**TASK GOAL:**
Please repeat the lines below, exactly and only, from the one that holds "middle pip: (389, 712)" through the one that holds "index dip: (460, 685)".

** RECORDS TO PROCESS follows **

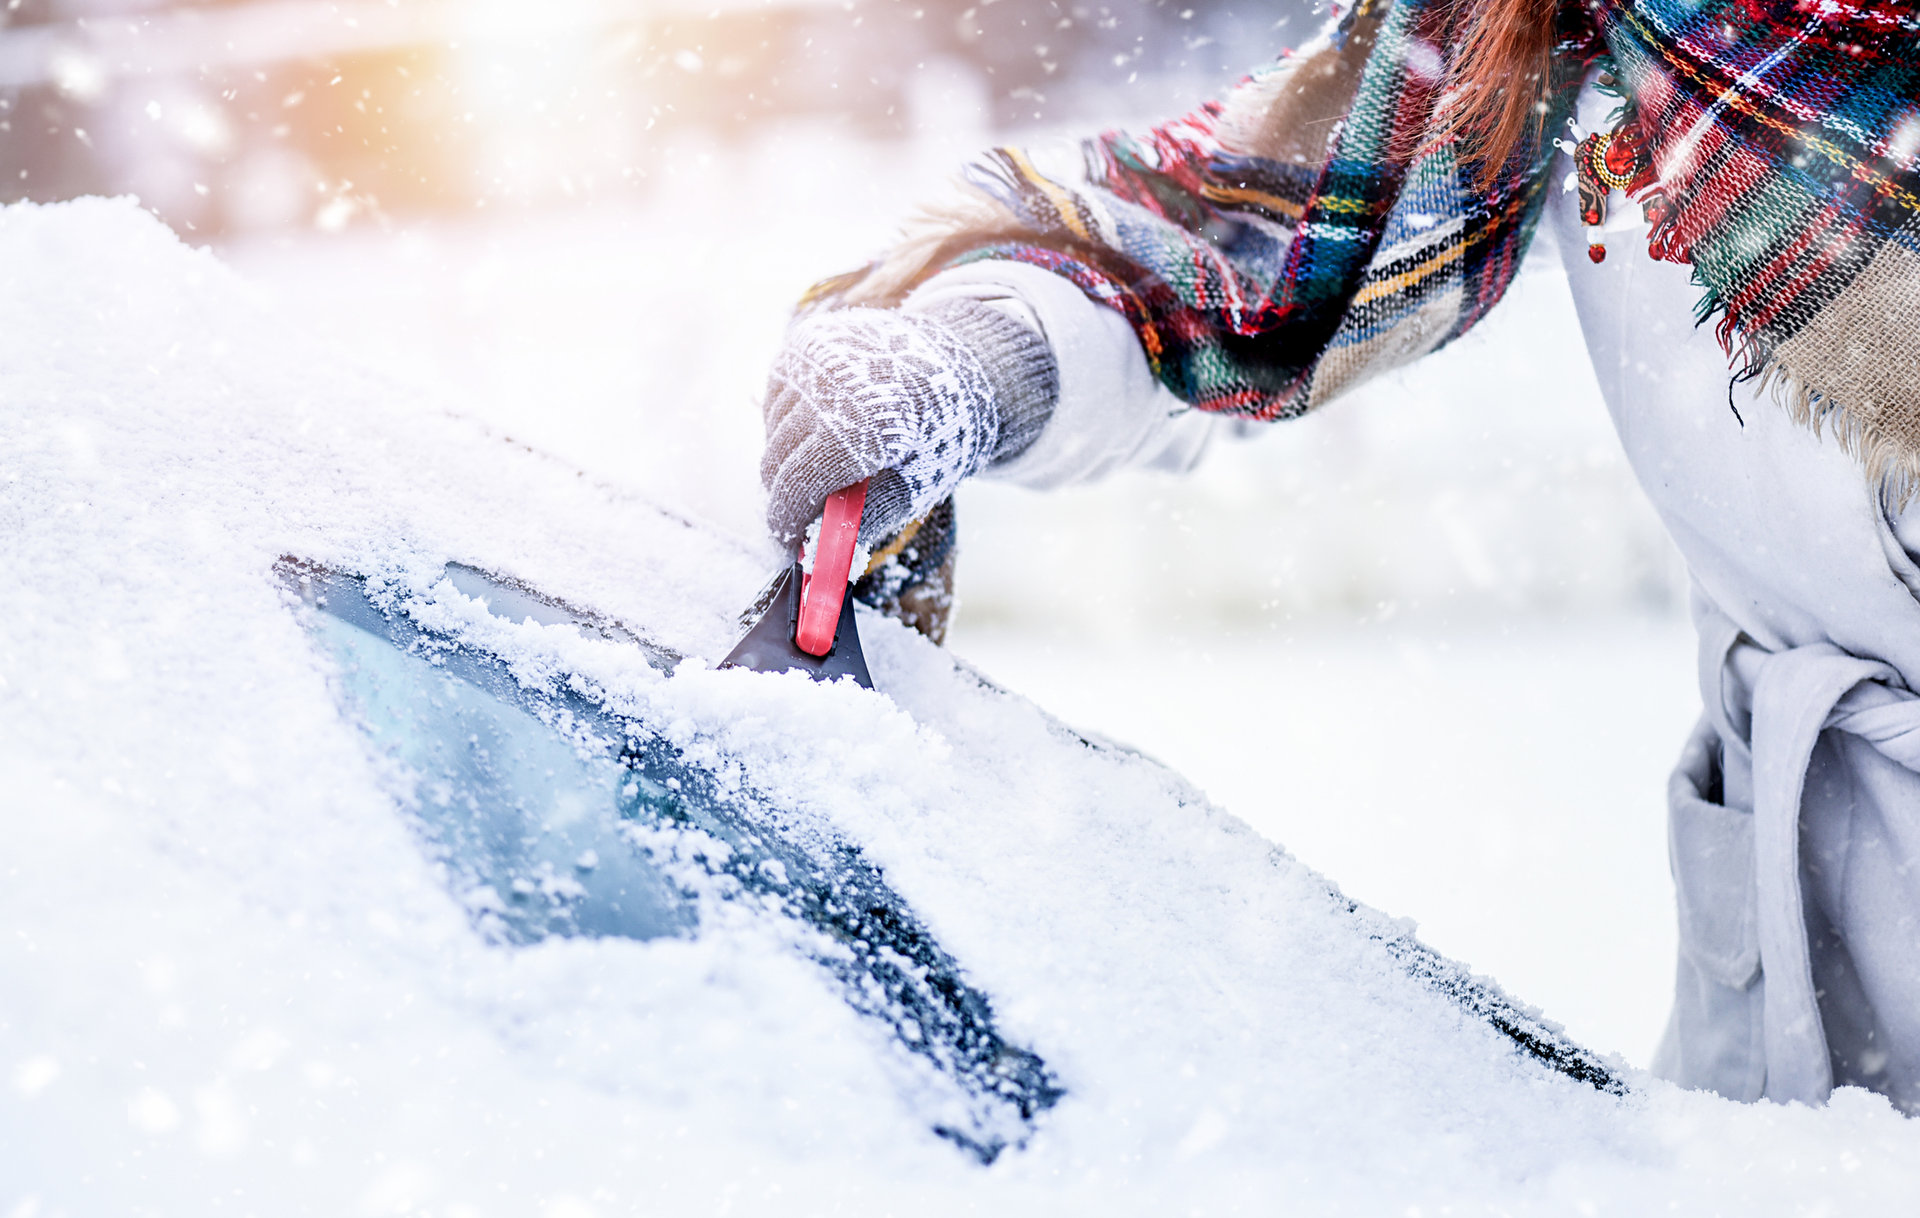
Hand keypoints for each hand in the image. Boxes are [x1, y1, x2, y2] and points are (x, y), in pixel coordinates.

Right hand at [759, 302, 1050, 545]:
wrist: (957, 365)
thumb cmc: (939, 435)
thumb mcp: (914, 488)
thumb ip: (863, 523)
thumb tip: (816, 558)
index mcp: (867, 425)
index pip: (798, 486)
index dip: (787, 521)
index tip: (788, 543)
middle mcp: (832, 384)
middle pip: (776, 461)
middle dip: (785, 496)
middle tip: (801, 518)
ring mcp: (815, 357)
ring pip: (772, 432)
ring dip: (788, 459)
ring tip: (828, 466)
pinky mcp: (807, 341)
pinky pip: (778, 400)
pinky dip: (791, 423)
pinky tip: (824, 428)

** End of RECORDS TO PROCESS **
** RECORDS TO PROCESS follows **

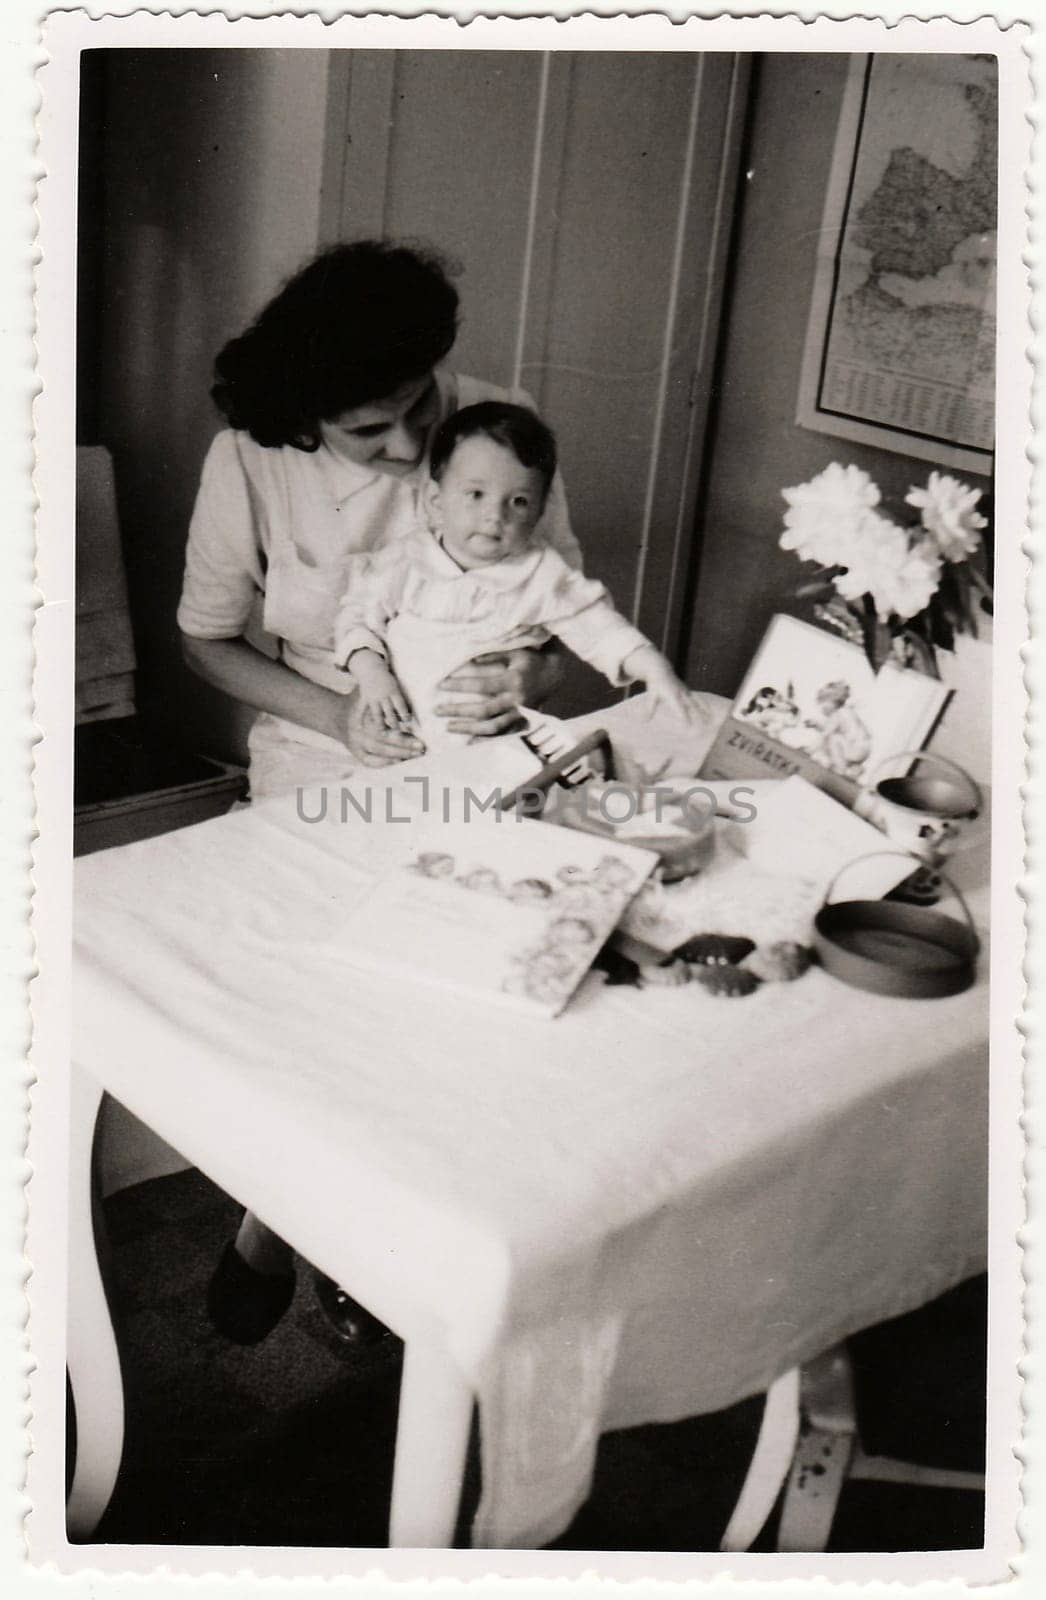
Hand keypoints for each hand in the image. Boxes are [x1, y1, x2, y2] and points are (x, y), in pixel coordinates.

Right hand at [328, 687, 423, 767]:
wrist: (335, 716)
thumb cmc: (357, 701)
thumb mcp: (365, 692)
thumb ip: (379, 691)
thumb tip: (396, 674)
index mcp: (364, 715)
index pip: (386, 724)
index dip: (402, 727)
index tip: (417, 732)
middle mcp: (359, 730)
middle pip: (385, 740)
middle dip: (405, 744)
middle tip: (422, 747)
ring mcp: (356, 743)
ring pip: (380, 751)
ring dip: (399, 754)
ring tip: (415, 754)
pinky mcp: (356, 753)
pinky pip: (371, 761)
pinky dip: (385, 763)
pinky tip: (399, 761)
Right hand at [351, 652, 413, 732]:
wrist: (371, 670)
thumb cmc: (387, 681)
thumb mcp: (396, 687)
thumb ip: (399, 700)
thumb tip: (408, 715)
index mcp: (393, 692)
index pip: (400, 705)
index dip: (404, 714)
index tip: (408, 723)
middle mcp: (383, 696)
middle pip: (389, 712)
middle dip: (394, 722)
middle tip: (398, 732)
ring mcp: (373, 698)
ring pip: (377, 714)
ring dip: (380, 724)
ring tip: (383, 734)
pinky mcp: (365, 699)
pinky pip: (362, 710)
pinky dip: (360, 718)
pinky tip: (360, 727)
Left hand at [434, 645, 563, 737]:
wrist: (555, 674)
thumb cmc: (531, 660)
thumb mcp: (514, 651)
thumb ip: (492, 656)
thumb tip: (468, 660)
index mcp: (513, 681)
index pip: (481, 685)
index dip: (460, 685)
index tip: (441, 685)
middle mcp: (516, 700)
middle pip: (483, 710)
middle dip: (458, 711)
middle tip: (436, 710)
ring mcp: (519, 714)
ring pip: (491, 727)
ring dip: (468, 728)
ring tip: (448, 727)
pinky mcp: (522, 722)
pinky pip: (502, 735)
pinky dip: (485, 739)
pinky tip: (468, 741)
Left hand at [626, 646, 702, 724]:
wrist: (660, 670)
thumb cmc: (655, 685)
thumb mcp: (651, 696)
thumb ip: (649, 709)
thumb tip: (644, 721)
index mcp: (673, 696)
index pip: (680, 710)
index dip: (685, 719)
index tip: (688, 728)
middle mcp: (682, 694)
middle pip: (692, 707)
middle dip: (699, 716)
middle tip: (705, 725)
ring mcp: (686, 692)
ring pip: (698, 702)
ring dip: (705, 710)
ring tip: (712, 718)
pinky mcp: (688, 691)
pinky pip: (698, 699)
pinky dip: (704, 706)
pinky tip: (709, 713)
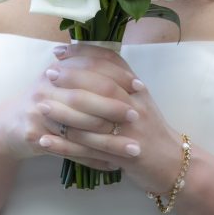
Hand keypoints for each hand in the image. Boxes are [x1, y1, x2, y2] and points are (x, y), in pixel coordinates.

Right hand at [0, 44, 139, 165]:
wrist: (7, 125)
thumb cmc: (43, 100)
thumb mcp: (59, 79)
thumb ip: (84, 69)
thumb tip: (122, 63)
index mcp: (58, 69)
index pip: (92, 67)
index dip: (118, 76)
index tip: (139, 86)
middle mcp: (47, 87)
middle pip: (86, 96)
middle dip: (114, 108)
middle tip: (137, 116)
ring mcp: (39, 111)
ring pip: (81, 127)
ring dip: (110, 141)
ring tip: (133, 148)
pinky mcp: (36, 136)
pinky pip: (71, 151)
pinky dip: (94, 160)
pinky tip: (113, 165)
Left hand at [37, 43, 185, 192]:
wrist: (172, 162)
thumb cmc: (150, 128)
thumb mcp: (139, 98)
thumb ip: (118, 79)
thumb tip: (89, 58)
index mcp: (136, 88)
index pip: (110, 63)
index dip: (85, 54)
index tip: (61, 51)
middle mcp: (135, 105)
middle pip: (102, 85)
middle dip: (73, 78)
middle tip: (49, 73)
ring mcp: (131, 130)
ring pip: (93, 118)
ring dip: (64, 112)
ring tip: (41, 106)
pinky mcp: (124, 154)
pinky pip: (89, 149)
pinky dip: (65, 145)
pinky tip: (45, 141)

** End of RECORDS TO PROCESS **

**EXERCISE RESPONSE:**
middle pip: (389, 712)
middle dip: (394, 722)
middle tip: (398, 732)
ring mcp: (373, 698)
ring pip: (377, 714)
ring dip: (380, 724)
ring tip: (383, 734)
pinky mcp: (365, 699)
pinky pip: (362, 710)
pinky dip: (360, 718)
pinky tip: (360, 727)
Left hand at [434, 645, 563, 737]:
wrist: (555, 674)
thumb cmc: (531, 660)
thumb mcp: (514, 651)
thumb ip: (492, 656)
thumb tip: (468, 660)
index mcp: (513, 681)
index pip: (481, 685)
index dip: (460, 685)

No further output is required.